Os invisíveis nos vêem.
Os esquecidos se lembram de nós.
Quando nos vemos, os vemos.
Quando nos vamos, se vão?"
Eduardo Galeano: Espelhos

sábado, 12 de julho de 2014

O Império Romano sob os Césares e os Flavianos (14-96 d.C.)

O imperador Tibério. Artista desconhecido.
Foto: Jastrow

Otávio, apesar de ter completado a consolidação do Império, não tinha estabelecido o critério de sucessão. Mas, desde o ano de 4 d.C., tinha associado ao poder seu genro e filho adotivo Tibério, que o sucedeu após sua morte.

Nessa primeira etapa imperial, a sucessão ficou restrita a duas famílias: Júlia e Cláudia. Parentes entre si e de Augusto, essas famílias, pertencentes à antiga nobreza romana, constituíram uma dinastia patrícia.

Dinastia júlio-claudiana

Otávio
29 a.C. – 14 d.C.
Tibério
14 a 37
Calígula
37 a 41
Cláudio
41 a 54
Nero
54 a 68

Tibério (14-37), sucessor de Augusto, inaugurou uma política nitidamente centralizadora. Transformou em conselho imperial permanente o conselho de amigos criado por Augusto. Convertidos em verdadeiros ministérios, os serviços públicos foram colocados sob a direção do prefeito do pretório, transformado em primeiro ministro. Criou-se um fundo para a concessão de créditos públicos baratos à classe média, que se revoltava na Gália contra o açambarcamento das terras pelos capitalistas romanos. Estes se insurgiram. As cortes pretorianas foram colocadas às portas de Roma para reprimir as conjurações que se tramavam contra a vida do imperador. As execuções sucederam aos confiscos. Espanhóis e gauleses substituíram, no Senado, os romanos executados.

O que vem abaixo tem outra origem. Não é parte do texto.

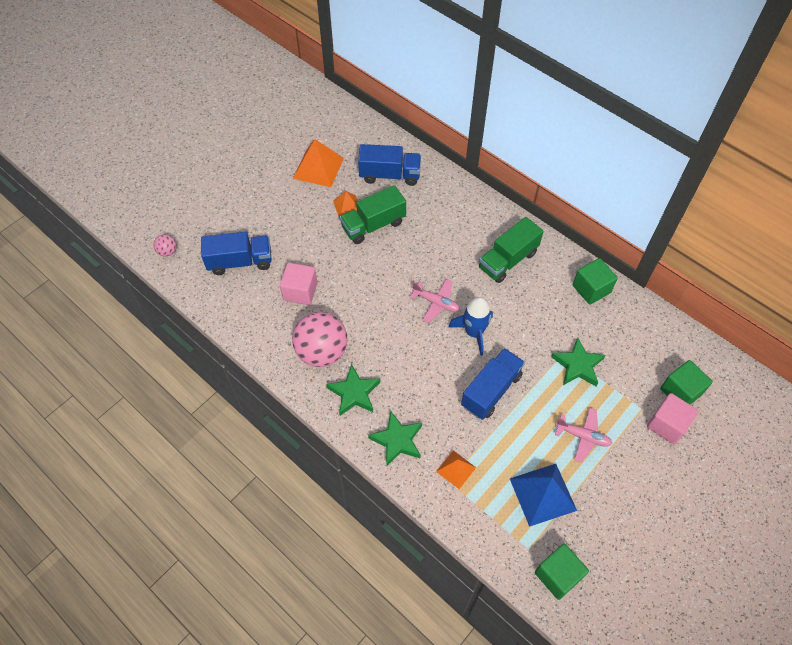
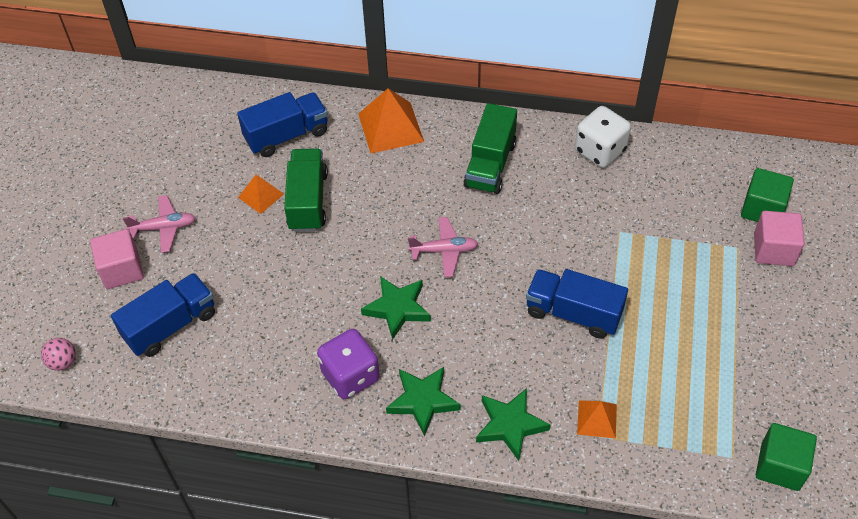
camera: 30 degrees left, 5 degrees down
pink cube [280,263,318,305] -> pink cube moved to [90,229,144,289]
pink ball [292,312,348,367] -> purple dice [317,329,380,399]
orange pyramid [293,139,344,187] -> orange pyramid moved to [358,88,424,153]
green truck [340,185,406,244] -> green truck turned 150 degrees clockwise [284,148,328,232]
blue rocket [448,297,493,356] -> none
blue truck [461,348,525,420] -> blue truck turned 75 degrees counterclockwise [526,269,628,339]
blue pyramid [510,464,577,527] -> none
green star [551,338,606,386] -> green star moved to [361,276,431,340]
pink plane [555,408,612,463] -> pink plane moved to [123,195,196,253]
green cube [573,258,618,305] -> white dice [575,106,631,168]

A morte de Tibério, Jean-Paul Laurens

Calígula (37-41), educado na tradição egípcia, tencionava manifestamente fazer que se admitisse em Roma a noção de poder por direito divino, que possuía como faraó do Egito. Combatido pelo Senado, que pretendia conservar para a aristocracia romana o domínio de um império submetido, foi assassinado quando se preparava para passar ao Egito.

Um imperador romano em 41 AD, Sir Lawrence Alma-Tadema

O Senado proclamou, então, a abolição do “principado” e anunciou a intenção de assumir o governo do império. Mas teve de inclinar-se diante dos pretorianos, que levaram ao trono Cláudio (41-54), tio de Calígula.

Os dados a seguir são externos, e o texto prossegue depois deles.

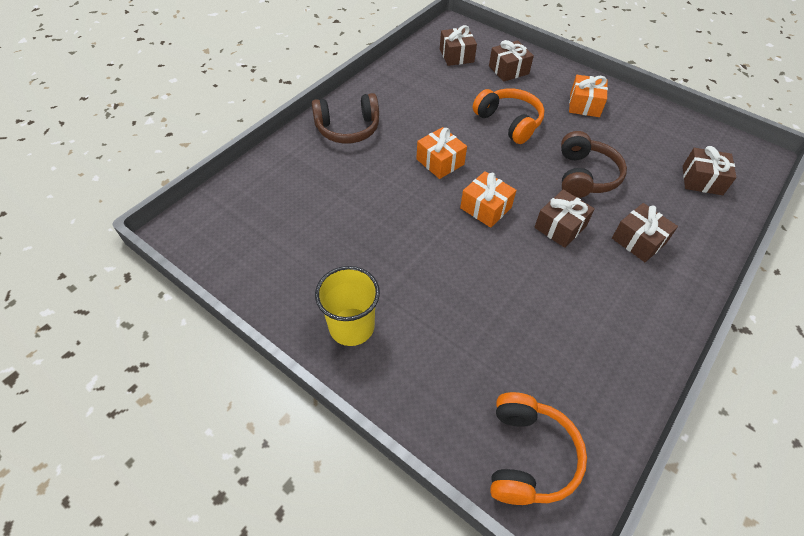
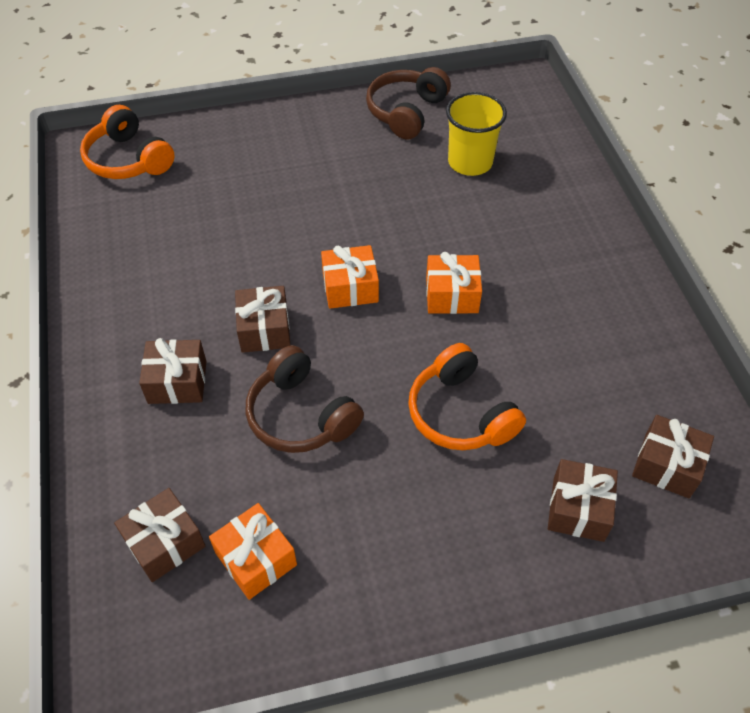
camera: 130 degrees right, 0 degrees up
brown headphones [312,93,379,144] -> brown headphones moved to [366,67,451,139]
yellow cup [315,266,380,346] -> yellow cup moved to [446,92,507,176]
orange headphones [473,88,545,144] -> orange headphones turned 60 degrees clockwise [408,343,526,450]
orange gift [569,75,608,117] -> orange gift moved to [209,503,297,600]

Calígula deposita as cinzas de sua mãe e seu irmão na tumba de seus antepassados, Eustache Le Sueur

O novo imperador recompensou largamente os pretorianos, erguendo assim para o futuro, em face do poder legal do Senado, novos apetites, que todos os imperadores teriam de tomar em consideração.

Cláudio governou com colaboradores não romanos, fortemente impregnados das concepções helenísticas. Sob a orientação deles, o governo central organizou-se segundo o modelo das administrações egípcias, especializadas e centralizadas, ao mesmo tempo; a chancelaria foi amplamente desenvolvida. O império tendia à igualdade de todos os súditos diante do imperador. Fazendo-se democrático e liberal, este renunciou ao terror e às proscrições. O poder imperial procurou fazer-se hereditário e dinástico. Para ligar-se a Augusto, Cláudio desposou uma descendente deste último: Agripina, que só lhe trouxe revoluções palacianas. Depois de haver mandado envenenar Cláudio e ter afastado o herdeiro legítimo, Britânico, fez com que a guarda pretoriana colocasse no trono o seu próprio filho, Nero (54-68).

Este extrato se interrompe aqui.